洪水は、激しい雨によってブライト・エンジェル・クリークの処理能力を超える水が流れ込んだことで始まった。ここはノースリムからコロラド川へと水を流す狭い地形となっている。

わずか数分のうちに小川は猛烈な濁流へと変わり、がれきや巨石、泥を押し流しながら、多くの人が利用するハイキング区域やキャンプ区域を襲った。

歩道橋が流され、トレイルが通行不能となったため、60人以上が峡谷から航空機で救出された。46歳の男性の遺体は翌8月30日夕方、クリスタル・ラピッズ付近で収容され、アリゾナ州の検視当局者も現場に入った。

NPSは、それより前に2人目の遺体も収容されていたことを確認した。

ハイカーたちは、嵐が激しくなるにつれて現場が混乱状態に陥ったと語っている。8月29日にブライト・エンジェル・キャニオンの狭い場所を歩いていた医師のパース・デサイはAP通信に対し、ほとんど前触れがないまま、急に激しい雨が降り始めたと語った。
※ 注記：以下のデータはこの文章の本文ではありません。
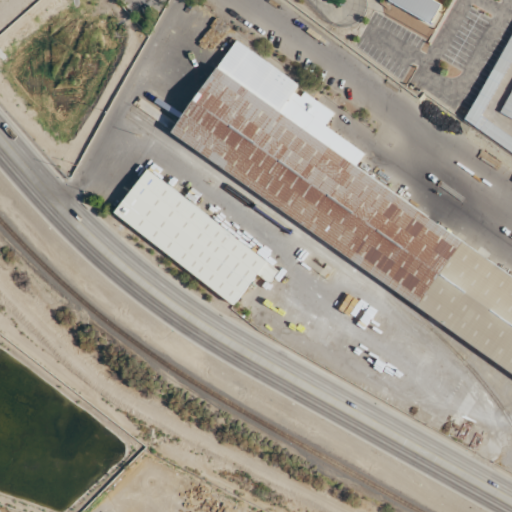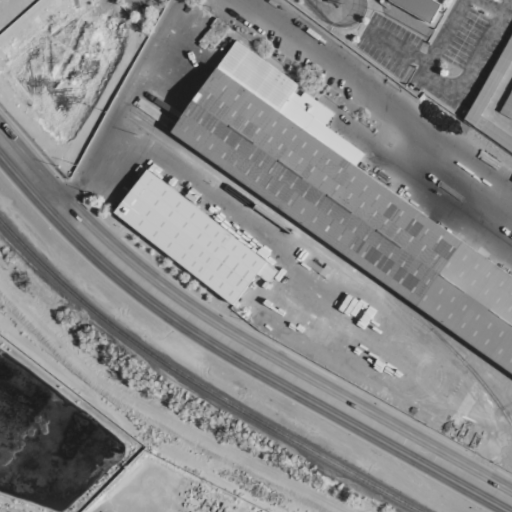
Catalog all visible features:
road: (490, 6)
building: (419, 8)
park: (371, 15)
road: (268, 25)
road: (397, 48)
road: (445, 95)
road: (493, 104)
building: (508, 108)
building: (348, 201)
building: (168, 219)
railway: (286, 221)
railway: (327, 260)
road: (236, 346)
railway: (196, 384)
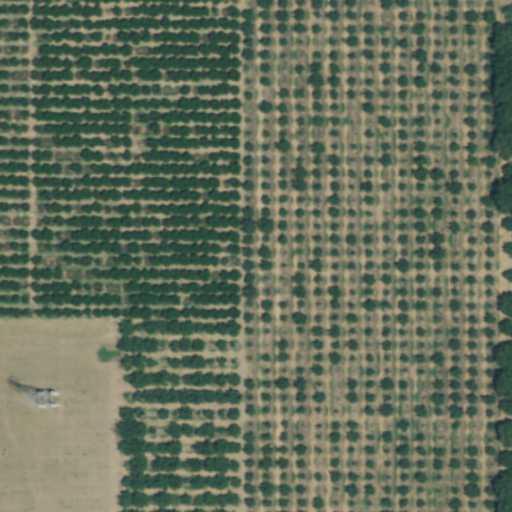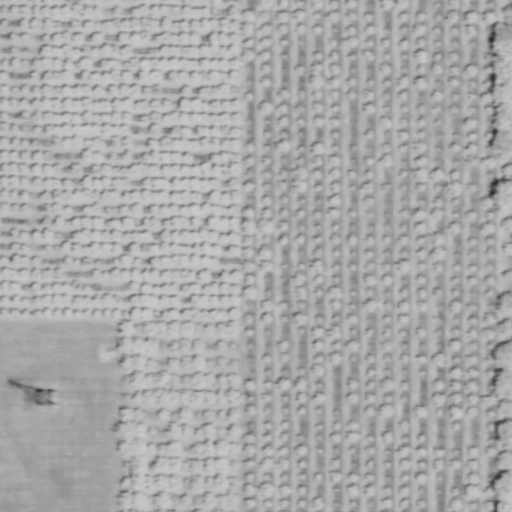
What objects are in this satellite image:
power tower: (49, 400)
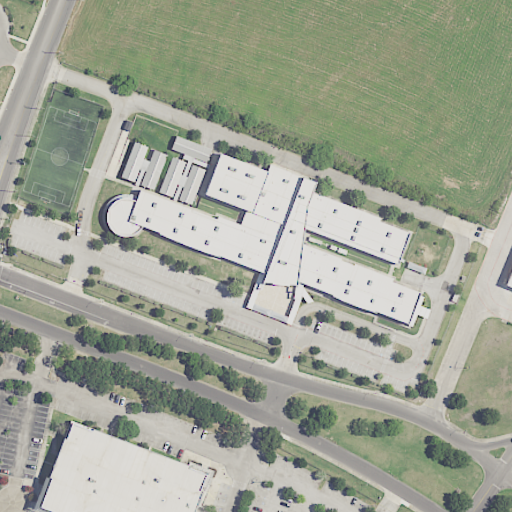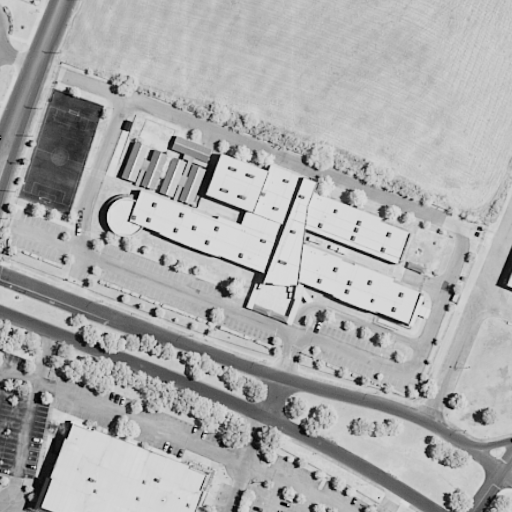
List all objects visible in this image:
street lamp: (38, 12)
road: (0, 55)
road: (35, 71)
street lamp: (0, 107)
road: (4, 149)
park: (60, 151)
building: (143, 166)
road: (8, 169)
building: (184, 170)
road: (322, 172)
road: (89, 198)
building: (275, 234)
building: (279, 238)
building: (509, 277)
road: (55, 296)
road: (214, 300)
parking lot: (214, 302)
road: (493, 305)
road: (468, 313)
road: (353, 319)
road: (291, 353)
road: (317, 387)
road: (223, 397)
road: (276, 397)
road: (122, 415)
road: (27, 421)
road: (491, 444)
road: (244, 463)
building: (117, 477)
building: (114, 479)
road: (492, 483)
road: (273, 495)
road: (313, 496)
road: (391, 500)
road: (307, 503)
road: (23, 507)
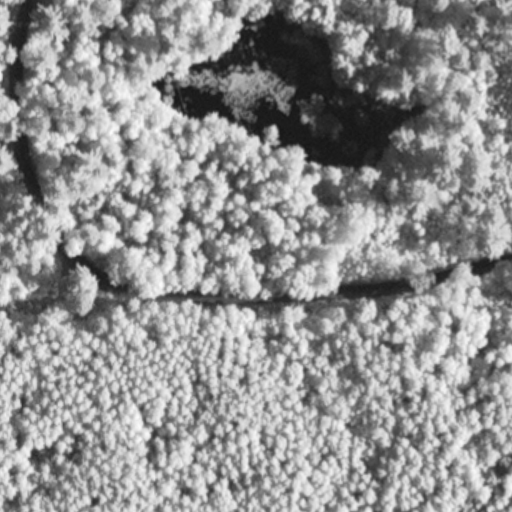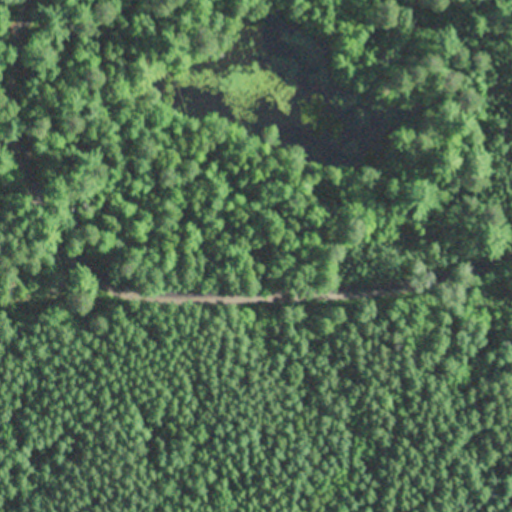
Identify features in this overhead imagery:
road: (152, 289)
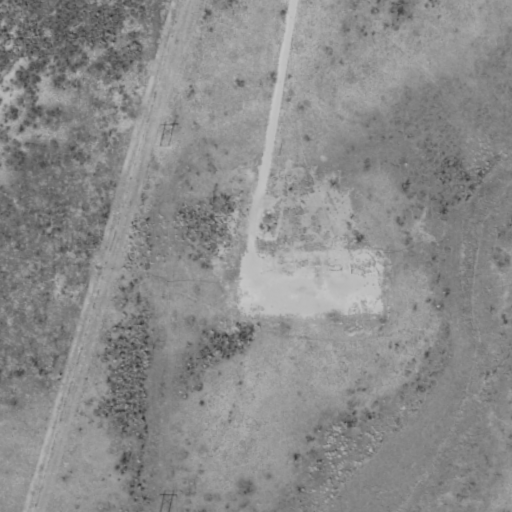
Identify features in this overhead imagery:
power tower: (162, 146)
「小川が氾濫し、突然あちこちから滝が現れた巨石や泥が流れ、至るところで地滑りが起きているのを目にした」

他の医師や公園のレンジャーと一緒に歩いていたデサイは、ファントム・ランチ周辺まで移動し、8月30日遅くにヘリコプターで救助されたという。

地形そのものも変化した。濁流によって川床は広がり、歩道橋は破壊された。既存の急流区間が延びた可能性や、新たな急流が生まれた可能性もある。峡谷内部の地形は大きく変わっており、全容を把握するまでには数カ月を要する見通しだ。